He suggested that price hikes may have been shifted from December into January, making year-end inflation appear lower while pushing the burden into the new year.
He closed his critique with a line that now defines the debate:
“Being able to change approaches is far more important than changing indices.”
Hakan Kara: Central Bank Forecasts Will Not Survive This Shift
Former Central Bank chief economist Prof. Dr. Hakan Kara offered a more measured—but no less consequential—assessment. He acknowledged that the new CPI system may measure inflation at higher levels, yet argued that TÜİK’s willingness to adopt it could strengthen institutional credibility.
“The new CPI index may measure inflation at higher levels. TÜİK’s decision to switch to this index, despite that, actually supports its institutional credibility,” Kara said.
However, Kara warned that monetary policy would not remain untouched. Following the January inflation surprise and the transition to the new index, he expects the Central Bank of the Republic of Turkey (CBRT) to revise its official forecast.
“I believe the Central Bank will raise its year-end inflation forecast from 16 percent to 19 percent,” he said.
Kara, notably, kept his own forecast unchanged at 25 percent—well above official targets.
İris Cibre: “None of This Makes Sense”
Market analyst İris Cibre focused her criticism on the CPI basket weights, arguing that this year’s changes contradict basic economic logic.
“Every year, basket weights change. The general principle is simple: items rising faster than headline inflation gain weight, those rising slower lose weight,” she said.
“But this year, we are seeing the opposite.”
Housing became the most controversial example. Despite rent prices rising by roughly 61 percent, housing’s weight in the basket either stagnated or declined.
“This cannot be explained by subsidies,” Cibre said. “If the old method had been used, inflation would have been much higher. What we are seeing now is already the reduced version.”
She also questioned why the clothing category gained weight even though its price increases remained below headline inflation.
“I simply cannot make sense of this,” she added.
A Warning Hidden in the Central Bank’s Own Words
Cibre also pointed to a technical analysis published on the Central Bank’s official blog, Merkezin Güncesi. According to the blog, the new methodology reduced January inflation by 0.1 percentage points but increased annual inflation by approximately 1 percentage point.
“This blog made me think the Central Bank will revise its 16 percent target,” Cibre said, arguing that the technical impact alone could force a policy recalibration.
Central Bank Confirms Upward Pressure
The CBRT’s own analysis confirmed that the CPI basket now places significantly greater weight on services.
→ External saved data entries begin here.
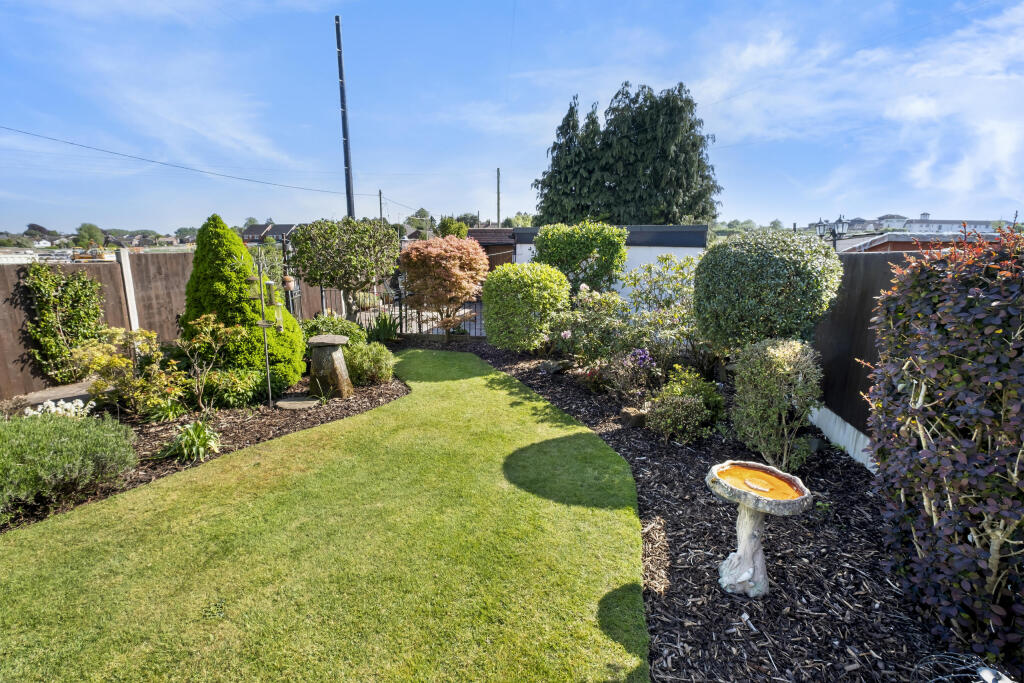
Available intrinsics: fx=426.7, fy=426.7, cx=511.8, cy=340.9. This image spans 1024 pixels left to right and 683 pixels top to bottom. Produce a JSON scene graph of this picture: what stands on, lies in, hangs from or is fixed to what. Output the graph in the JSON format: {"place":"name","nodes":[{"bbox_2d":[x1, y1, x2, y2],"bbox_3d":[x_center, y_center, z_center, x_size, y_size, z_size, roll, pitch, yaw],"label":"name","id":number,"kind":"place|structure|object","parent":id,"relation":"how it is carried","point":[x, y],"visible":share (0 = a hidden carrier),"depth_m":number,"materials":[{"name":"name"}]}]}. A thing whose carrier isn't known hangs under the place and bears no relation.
{"place":"outdoors","nodes":[
{"label":"outdoors","id":0,"kind":"place"},
{"bbox_2d":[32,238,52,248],"label":"house","id":1,"kind":"structure","parent":0,"point":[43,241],"materials":[{"name":"white paint"}]},
{"bbox_2d":[16,379,95,410],"label":"path","id":2,"kind":"structure","parent":0,"point":[67,389],"materials":[{"name":"grey stone"}]},
{"bbox_2d":[239,222,298,243],"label":"house","id":3,"kind":"structure","parent":0,"point":[283,227],"materials":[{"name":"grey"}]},
{"bbox_2d":[0,348,651,682],"label":"lawn","id":4,"kind":"structure","parent":0,"point":[165,490],"materials":[{"name":"green plant"}]},
{"bbox_2d":[466,227,515,268],"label":"shed","id":5,"kind":"structure","parent":0,"point":[487,233],"depth_m":19.24,"materials":[{"name":"wood"}]},
{"bbox_2d":[0,0,1023,228],"label":"sky","id":6,"kind":"structure","parent":0,"point":[704,212],"materials":[{"name":"blue"}]},
{"bbox_2d":[507,222,707,295],"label":"white building","id":7,"kind":"structure","parent":0,"point":[692,251],"depth_m":13.11,"materials":[{"name":"white paint"}]},
{"bbox_2d":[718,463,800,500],"label":"water","id":8,"kind":"structure","parent":0,"point":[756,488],"materials":[{"name":"liquid"}]},
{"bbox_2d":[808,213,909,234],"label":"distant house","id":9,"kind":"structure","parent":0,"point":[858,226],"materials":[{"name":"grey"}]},
{"bbox_2d":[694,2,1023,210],"label":"cloud","id":10,"kind":"structure","parent":0,"point":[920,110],"materials":[{"name":"white"}]},
{"bbox_2d":[873,213,910,230],"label":"house","id":11,"kind":"structure","parent":0,"point":[888,218],"materials":[{"name":"white paint"}]},
{"bbox_2d":[837,232,1009,253],"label":"building","id":12,"kind":"structure","parent":0,"point":[894,239],"depth_m":15.97,"materials":[{"name":"red brick"}]},
{"bbox_2d":[899,211,1002,234],"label":"distant building","id":13,"kind":"structure","parent":0,"point":[946,224],"materials":[{"name":"white paint"}]},
{"label":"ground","id":14,"kind":"structure","parent":0},
{"bbox_2d":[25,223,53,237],"label":"tree","id":15,"kind":"object","parent":14,"relation":"on","point":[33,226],"visible":0.6,"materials":[{"name":"plant"}]},
{"bbox_2d":[74,222,105,246],"label":"tree","id":16,"kind":"object","parent":14,"relation":"on","point":[83,235],"visible":0.86,"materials":[{"name":"green plant"}]},
{"bbox_2d":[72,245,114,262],"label":"excavator","id":17,"kind":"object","parent":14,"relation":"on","point":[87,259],"visible":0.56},
{"bbox_2d":[0,250,197,400],"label":"wooden fence","id":18,"kind":"object","parent":14,"relation":"on","point":[7,349],"visible":0.6,"depth_m":6.99,"materials":[{"name":"brown wood"}]},
{"bbox_2d":[21,263,104,383],"bbox_3d":[-6.713,-0.268,6.501,0.801,1.795,1.205,1,12,3],"label":"climbing plant","id":19,"kind":"object","parent":18,"relation":"attached to","point":[57,343],"visible":0.91,"depth_m":6.34,"materials":[{"name":"green plant"}]},
{"bbox_2d":[114,247,139,331],"bbox_3d":[-6.661,-0.544,7.457,0.169,2.099,0.168,1,12,3],"label":"fence post","id":20,"kind":"object","parent":14,"relation":"on","point":[125,269],"visible":0.63,"depth_m":7.34,"materials":[{"name":"white concrete"}]},
{"bbox_2d":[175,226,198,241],"label":"tree","id":21,"kind":"object","parent":14,"relation":"on","point":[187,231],"visible":0.74,"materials":[{"name":"green plant"}]},
{"bbox_2d":[0,361,408,531],"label":"mulch bed","id":22,"kind":"object","parent":14,"relation":"on","point":[235,421],"visible":0.41,"depth_m":5.17,"materials":[{"name":"brown wood"}]},
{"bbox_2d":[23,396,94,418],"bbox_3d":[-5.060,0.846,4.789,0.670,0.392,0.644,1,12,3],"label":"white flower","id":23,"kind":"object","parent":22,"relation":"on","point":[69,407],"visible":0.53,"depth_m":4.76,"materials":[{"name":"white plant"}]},
{"bbox_2d":[0,408,138,523],"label":"lavender shrub","id":24,"kind":"object","parent":22,"relation":"on","point":[67,443],"visible":0.99,"depth_m":3.55,"materials":[{"name":"green plant"}]},
{"bbox_2d":[68,327,185,419],"bbox_3d":[-4.788,0.404,5.365,1.263,1.140,1.256,7,14,30],"label":"shrub","id":25,"kind":"object","parent":22,"relation":"on","point":[119,361],"visible":0.94,"depth_m":5.24,"materials":[{"name":"plant"}]},
{"bbox_2d":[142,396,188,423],"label":"plant","id":26,"kind":"object","parent":22,"relation":"on","point":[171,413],"visible":0.9,"depth_m":5.14,"materials":[{"name":"green plant"}]},
{"bbox_2d":[162,419,222,461],"bbox_3d":[-3.337,1.029,4.515,0.789,0.371,0.811,1,12,3],"label":"plant","id":27,"kind":"object","parent":22,"relation":"on","point":[203,431],"visible":0.97,"depth_m":4.44,"materials":[{"name":"green plant"}]},
{"bbox_2d":[175,314,240,410],"bbox_3d":[-4.067,0.296,5.666,0.912,1.267,0.921,10,16,39],"label":"shrub","id":28,"kind":"object","parent":22,"relation":"on","point":[221,325],"visible":0.99,"depth_m":5.59,"materials":[{"name":"plant"}]},
{"bbox_2d":[200,366,267,409],"bbox_3d":[-3.719,0.614,5.751,0.881,0.576,0.836,1,12,3],"label":"shrub","id":29,"kind":"object","parent":22,"relation":"on","point":[227,393],"visible":0.87,"depth_m":5.56,"materials":[{"name":"green plant"}]},
{"bbox_2d":[181,213,303,391],"bbox_3d":[-4.052,-0.574,6.309,1.815,2.561,1.779,1,12,3],"label":"conical shrub","id":30,"kind":"object","parent":22,"relation":"on","point":[221,289],"visible":0.85,"depth_m":5.99,"materials":[{"name":"green plant"}]},
{"bbox_2d":[245,256,283,406],"bbox_3d":[-3.285,-0.095,5.719,0.466,2.024,0.362,1,12,3],"label":"bird feeder","id":31,"kind":"object","parent":22,"relation":"on","point":[263,323],"visible":0.98,"depth_m":5.66,"materials":[{"name":"metal"}]},
{"bbox_2d":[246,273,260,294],"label":"bird feeder","id":32,"kind":"object","parent":31,"relation":"hanging from","point":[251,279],"visible":0.9,"depth_m":5.30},
{"bbox_2d":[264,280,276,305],"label":"bird feeder","id":33,"kind":"object","parent":31,"relation":"hanging from","point":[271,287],"visible":0.92,"depth_m":5.39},
{"bbox_2d":[275,396,318,409],"bbox_3d":[-2.956,0.855,5.889,0.573,0.063,0.483,1,12,3],"label":"stepping stone","id":34,"kind":"object","parent":22,"relation":"on","point":[293,405],"visible":0.97,"depth_m":5.81,"materials":[{"name":"grey stone"}]},
{"bbox_2d":[306,335,353,398],"bbox_3d":[-2.657,0.376,6.252,0.650,0.856,0.638,1,12,3],"label":"stone pedestal","id":35,"kind":"object","parent":22,"relation":"on","point":[337,355],"visible":0.99,"depth_m":6.08,"materials":[{"name":"stone"}]},
{"bbox_2d":[302,313,365,344],"bbox_3d":[-3.355,-0.068,7.957,1.300,0.886,1.276,1,12,3],"label":"shrub","id":36,"kind":"object","parent":22,"relation":"on","point":[327,319],"visible":0.55,"depth_m":7.74,"materials":[{"name":"green plant"}]},
{"bbox_2d":[288,217,400,322],"bbox_3d":[-3.536,-1.293,9.335,2.419,2.733,2.267,1,12,3],"label":"tree","id":37,"kind":"object","parent":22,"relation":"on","point":[347,239],"visible":0.99,"depth_m":8.80,"materials":[{"name":"plant"}]},
{"bbox_2d":[344,341,395,385],"bbox_3d":[-2.264,0.348,6.760,0.917,0.707,0.865,1,12,3],"label":"shrub","id":38,"kind":"object","parent":22,"relation":"on","point":[373,359],"visible":0.92,"depth_m":6.57,"materials":[{"name":"green plant"}]},
{"bbox_2d":[365,311,401,342],"bbox_3d":[-2.856,-0.286,9.429,1.133,0.846,1.155,1,12,3],"label":"plant","id":39,"kind":"object","parent":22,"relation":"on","point":[387,335],"visible":0.82,"depth_m":9.38,"materials":[{"name":"green plant"}]},
{"bbox_2d":[280,233,295,312],"bbox_3d":[-4.874,-1.126,9.376,0.375,2.417,0.382,1,12,3],"label":"post","id":40,"kind":"object","parent":14,"relation":"on","point":[285,249],"visible":0.59,"depth_m":9.26,"materials":[{"name":"black metal"}]},
{"bbox_2d":[280,274,295,290],"bbox_3d":[-4.269,-1.107,8.098,0.312,0.331,0.314,1,12,3],"label":"hanging pot","id":41,"kind":"object","parent":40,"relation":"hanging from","point":[287,277],"visible":0.64,"depth_m":8.03,"materials":[{"name":"ceramic"}]},
{"bbox_2d":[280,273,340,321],"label":"wooden fence","id":42,"kind":"object","parent":14,"relation":"on","point":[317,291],"visible":0.4,"depth_m":11.42,"materials":[{"name":"brown wood"}]},
{"bbox_2d":[335,16,355,218],"bbox_3d":[-5.310,-5.473,13.866,0.375,9.159,0.400,1,12,3],"label":"utility pole","id":43,"kind":"object","parent":14,"relation":"on","point":[345,134],"visible":0.74,"depth_m":13.52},
{"bbox_2d":[0,122,353,197],"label":"power line","id":44,"kind":"object","parent":43,"relation":"attached to","point":[9,128],"visible":0.95,"depth_m":18.38,"materials":[{"name":"plastic"}]},
{"bbox_2d":[377,190,383,222],"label":"utility pole","id":45,"kind":"object","parent":14,"relation":"on","point":[379,194],"visible":0.47,"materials":[{"name":"brown wood"}]},
{"bbox_2d":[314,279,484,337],"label":"metal fence","id":46,"kind":"object","parent":14,"relation":"on","point":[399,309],"visible":0.46,"depth_m":10.00,"materials":[{"name":"metal"}]},
{"bbox_2d":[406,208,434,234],"label":"tree","id":47,"kind":"object","parent":14,"relation":"on","point":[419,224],"visible":0.57,"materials":[{"name":"green plant"}]},
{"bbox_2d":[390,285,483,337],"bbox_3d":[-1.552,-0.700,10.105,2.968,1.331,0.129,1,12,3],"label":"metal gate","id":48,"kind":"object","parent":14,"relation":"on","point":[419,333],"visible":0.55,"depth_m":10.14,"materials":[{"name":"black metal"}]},
{"bbox_2d":[436,216,469,238],"bbox_3d":[-3.728,-5.834,26.986,2.492,4.116,2.938,1,12,3],"label":"tree","id":49,"kind":"object","parent":14,"relation":"on","point":[447,222],"visible":0.54,"depth_m":26.10,"materials":[{"name":"green plant"}]},
{"bbox_2d":[495,167,500,224],"bbox_3d":[-1.144,-9.682,35.102,0.322,9.021,0.516,1,12,3],"label":"utility pole","id":50,"kind":"object","parent":14,"relation":"on","point":[497,220],"visible":0.61,"depth_m":34.60,"materials":[{"name":"brown wood"}]},
{"bbox_2d":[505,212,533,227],"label":"tree","id":51,"kind":"object","parent":14,"relation":"on","point":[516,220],"visible":0.39,"depth_m":34.24,"materials":[{"name":"green plant"}]},
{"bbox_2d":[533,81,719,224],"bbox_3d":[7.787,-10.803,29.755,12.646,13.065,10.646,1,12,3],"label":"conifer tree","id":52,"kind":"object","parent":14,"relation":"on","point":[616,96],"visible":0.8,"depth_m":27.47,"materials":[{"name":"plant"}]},
{"bbox_2d":[420,336,956,682],"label":"mulch bed","id":53,"kind":"object","parent":14,"relation":"on","point":[495,357],"visible":0.62,"depth_m":2.79,"materials":[{"name":"brown wood"}]},
{"bbox_2d":[399,233,489,334],"bbox_3d":[-1.512,-1.194,9.830,2.142,2.473,2.179,-10,16,-40],"label":"red maple","id":54,"kind":"object","parent":53,"relation":"on","point":[417,253],"visible":0.98,"depth_m":9.25,"materials":[{"name":"plant"}]},
{"bbox_2d":[480,261,571,351],"bbox_3d":[0.246,-0.601,8.250,1.864,1.833,1.768,1,12,3],"label":"round shrub","id":55,"kind":"object","parent":53,"relation":"on","point":[489,329],"visible":0.98,"depth_m":7.76,"materials":[{"name":"green plant"}]},
{"bbox_2d":[538,359,568,374],"bbox_3d":[0.703,0.448,7.343,0.450,0.246,0.439,-9,15,-38],"label":"rock","id":56,"kind":"object","parent":53,"relation":"on","point":[546,367],"visible":0.95,"depth_m":7.21,"materials":[{"name":"grey stone"}]},
{"bbox_2d":[530,220,628,294],"bbox_3d":[1.527,-1.452,9.994,2.301,2.636,1.954,1,12,3],"label":"green shrub","id":57,"kind":"object","parent":53,"relation":"on","point":[546,233],"visible":0.89,"depth_m":9.42,"materials":[{"name":"green plant"}]},
{"bbox_2d":[547,286,633,367],"bbox_3d":[1.311,-0.166,7.135,1.558,1.470,1.553,1,12,3],"label":"flowering shrub","id":58,"kind":"object","parent":53,"relation":"on","point":[586,323],"visible":0.92,"depth_m":6.91,"materials":[{"name":"plant"}]},
{"bbox_2d":[603,348,655,398],"bbox_3d":[1.648,0.475,5.932,0.747,0.728,0.741,1,12,3],"label":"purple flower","id":59,"kind":"object","parent":53,"relation":"on","point":[642,363],"visible":0.98,"depth_m":5.88,"materials":[{"name":"purple plant"}]},
{"bbox_2d":[619,406,647,427],"bbox_3d":[1.475,0.928,5.205,0.315,0.212,0.315,1,12,3],"label":"rock","id":60,"kind":"object","parent":53,"relation":"on","point":[628,419],"visible":0.9,"depth_m":5.11,"materials":[{"name":"stone"}]},
{"bbox_2d":[624,253,703,377],"bbox_3d":[2.607,-0.377,6.948,1.709,2.080,1.760,1,12,3],"label":"shrub","id":61,"kind":"object","parent":53,"relation":"on","point":[684,275],"visible":0.82,"depth_m":6.78,"materials":[{"name":"green plant"}]},
{"bbox_2d":[645,391,708,443],"bbox_3d":[1.915,0.902,5.037,0.740,0.611,0.694,1,12,3],"label":"shrub","id":62,"kind":"object","parent":53,"relation":"on","point":[670,417],"visible":0.99,"depth_m":4.93,"materials":[{"name":"green plant"}]},
{"bbox_2d":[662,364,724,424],"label":"shrub","id":63,"kind":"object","parent":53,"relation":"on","point":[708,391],"visible":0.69,"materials":[{"name":"green plant"}]},
{"bbox_2d":[706,460,813,597],"bbox_3d":[1.479,1.224,2.658,0.582,0.776,0.575,-11,16,-42],"label":"birdbath","id":64,"kind":"object","parent":53,"relation":"on","point":[746,532],"visible":0.98,"depth_m":2.61,"materials":[{"name":"stone"}]},
{"bbox_2d":[693,226,842,353],"bbox_3d":[3.022,-0.275,5.282,1.691,2.223,1.697,1,12,3],"label":"round shrub","id":65,"kind":"object","parent":53,"relation":"on","point":[782,275],"visible":0.97,"depth_m":4.76,"materials":[{"name":"green plant"}]},
{"bbox_2d":[730,337,824,471],"bbox_3d":[2.538,0.599,4.148,0.881,1.272,0.901,1,12,3],"label":"shrub","id":66,"kind":"object","parent":53,"relation":"on","point":[774,359],"visible":0.98,"depth_m":3.98,"materials":[{"name":"green plant"}]},
{"bbox_2d":[864,219,1023,662],"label":"purple shrub","id":67,"kind":"object","parent":53,"relation":"on","point":[922,393],"visible":0.99,"depth_m":2.25,"materials":[{"name":"plant"}]},
{"bbox_2d":[910,652,1012,682],"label":"wire cage","id":68,"kind":"object","parent":53,"relation":"on","point":[998,682],"visible":0.99,"depth_m":1.79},
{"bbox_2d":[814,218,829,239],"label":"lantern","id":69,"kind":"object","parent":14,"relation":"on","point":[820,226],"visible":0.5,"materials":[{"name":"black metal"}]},
{"bbox_2d":[814,215,849,249],"bbox_3d":[8.596,-2.024,11.696,0.779,2.707,0.629,1,12,3],"label":"street lamp","id":70,"kind":"object","parent":14,"relation":"on","point":[842,226],"visible":0.46,"depth_m":11.42,"materials":[{"name":"black metal"}]},
{"bbox_2d":[809,245,929,470],"bbox_3d":[3.772,0.320,3.795,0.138,2.106,6.464,1,12,3],"label":"wooden fence","id":71,"kind":"object","parent":14,"relation":"on","point":[858,267],"visible":0.38,"depth_m":4.59,"materials":[{"name":"wood"}]}
]}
Compared to last year, services gained 7.4 percentage points, while energy fell by 3.2 points and core goods by 3.0 points.
Transportation, restaurants, hotels, and other service categories became more dominant, while food experienced a modest overall decline. Processed food gained weight, while fresh fruits and vegetables lost ground.
Central Bank analysts concluded that although the immediate effect slightly lowered monthly inflation, the longer-term impact is unavoidable.
“The upward impact on annual inflation is expected to be approximately 1 percentage point.”
More Than an Inflation Debate
What began as a statistical recalculation has evolved into a broader confrontation over trust, transparency, and economic reality. Inflation is not just a number in Turkey—it is a lived experience, a political fault line, and a measure of institutional credibility.
With formulas rewritten and expectations shifting, one thing is certain: the argument over inflation in Turkey is no longer about mathematics alone. It concerns who controls the narrative and who bears the price.